Every line below between the one holding "Attachment/bonding" and the one holding "Parenting a child", inclusive, should be copied exactly, and no other line.
________________
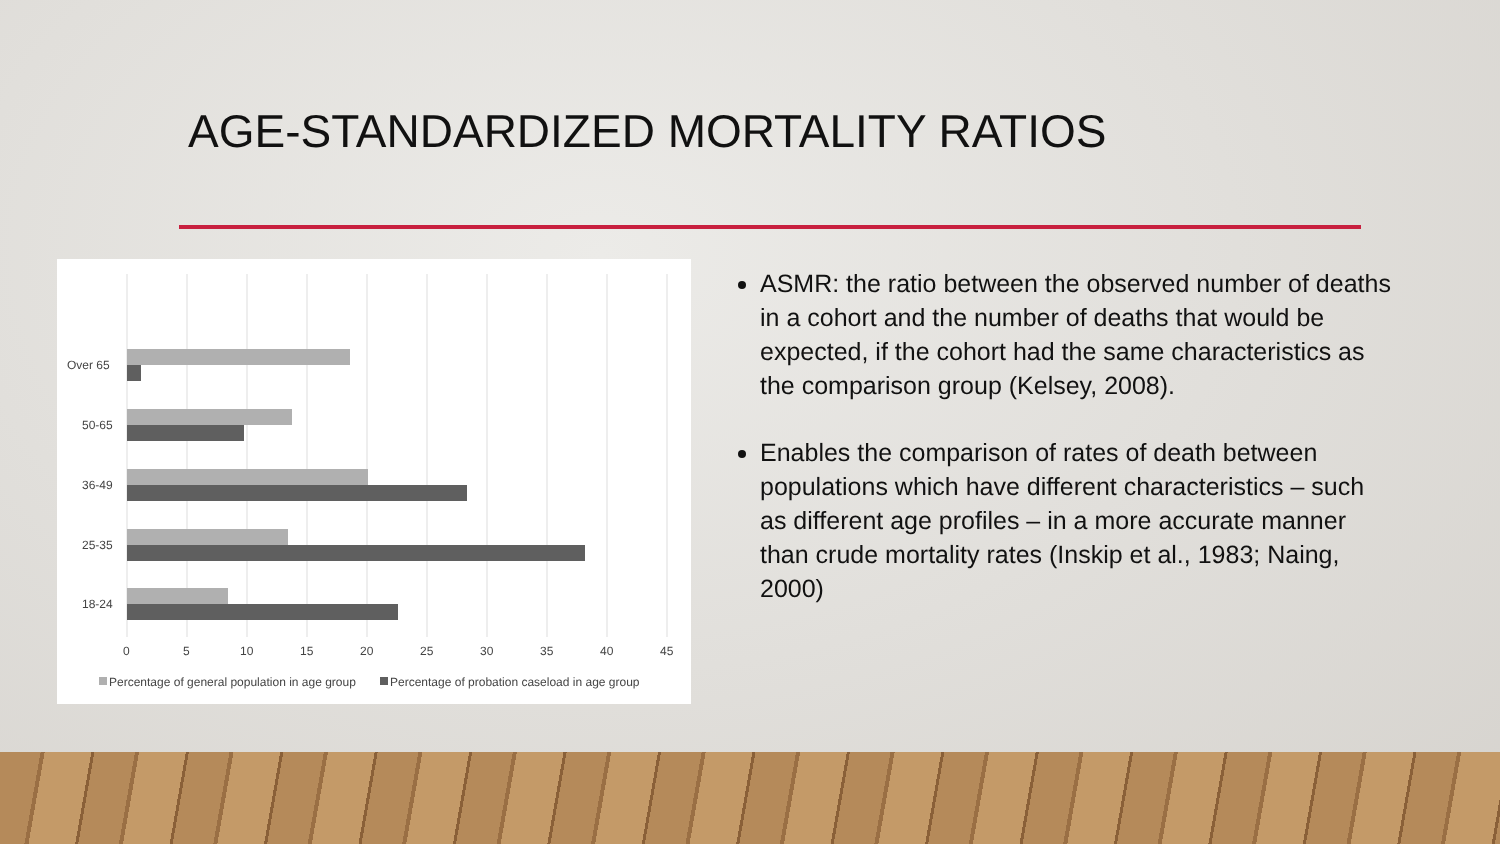AGE-STANDARDIZED MORTALITY RATIOS
Over 65
50-65
36-49
25-35
18-24
0
5
10
15
20
25
30
35
40
45
Percentage of general population in age group
Percentage of probation caseload in age group
ASMR: the ratio between the observed number of deaths in a cohort and the number of deaths that would be expected, if the cohort had the same characteristics as the comparison group (Kelsey, 2008).
Enables the comparison of rates of death between populations which have different characteristics – such as different age profiles – in a more accurate manner than crude mortality rates (Inskip et al., 1983; Naing, 2000)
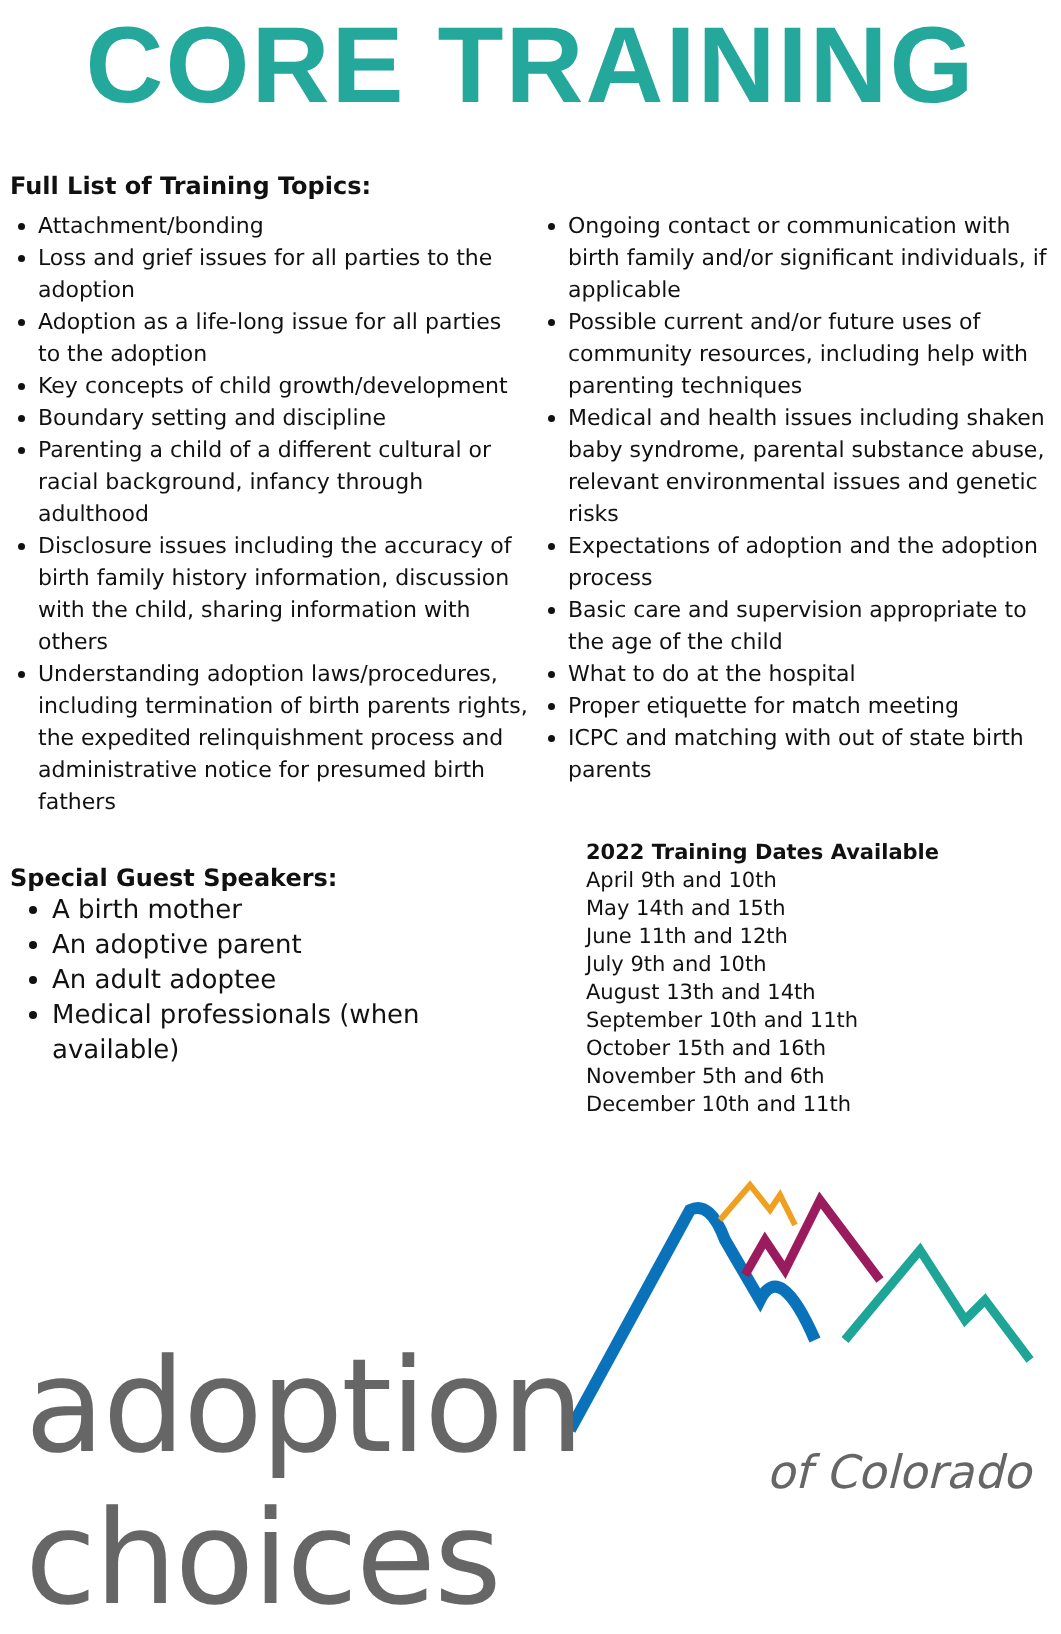CORE TRAINING
Full List of Training Topics:
Attachment/bonding
Loss and grief issues for all parties to the adoption
Adoption as a life-long issue for all parties to the adoption
Key concepts of child growth/development
Boundary setting and discipline
Parenting a child of a different cultural or racial background, infancy through adulthood
Disclosure issues including the accuracy of birth family history information, discussion with the child, sharing information with others
Understanding adoption laws/procedures, including termination of birth parents rights, the expedited relinquishment process and administrative notice for presumed birth fathers
Ongoing contact or communication with birth family and/or significant individuals, if applicable
Possible current and/or future uses of community resources, including help with parenting techniques
Medical and health issues including shaken baby syndrome, parental substance abuse, relevant environmental issues and genetic risks
Expectations of adoption and the adoption process
Basic care and supervision appropriate to the age of the child
What to do at the hospital
Proper etiquette for match meeting
ICPC and matching with out of state birth parents
Special Guest Speakers:
A birth mother
An adoptive parent
An adult adoptee
Medical professionals (when available)
2022 Training Dates Available
April 9th and 10th
May 14th and 15th
June 11th and 12th
July 9th and 10th
August 13th and 14th
September 10th and 11th
October 15th and 16th
November 5th and 6th
December 10th and 11th
adoption choices of Colorado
________________
RESPONSE TO THE EXERCISE:
Attachment/bonding
Loss and grief issues for all parties to the adoption
Adoption as a life-long issue for all parties to the adoption
Key concepts of child growth/development
Boundary setting and discipline
Parenting a child of a different cultural or racial background, infancy through adulthood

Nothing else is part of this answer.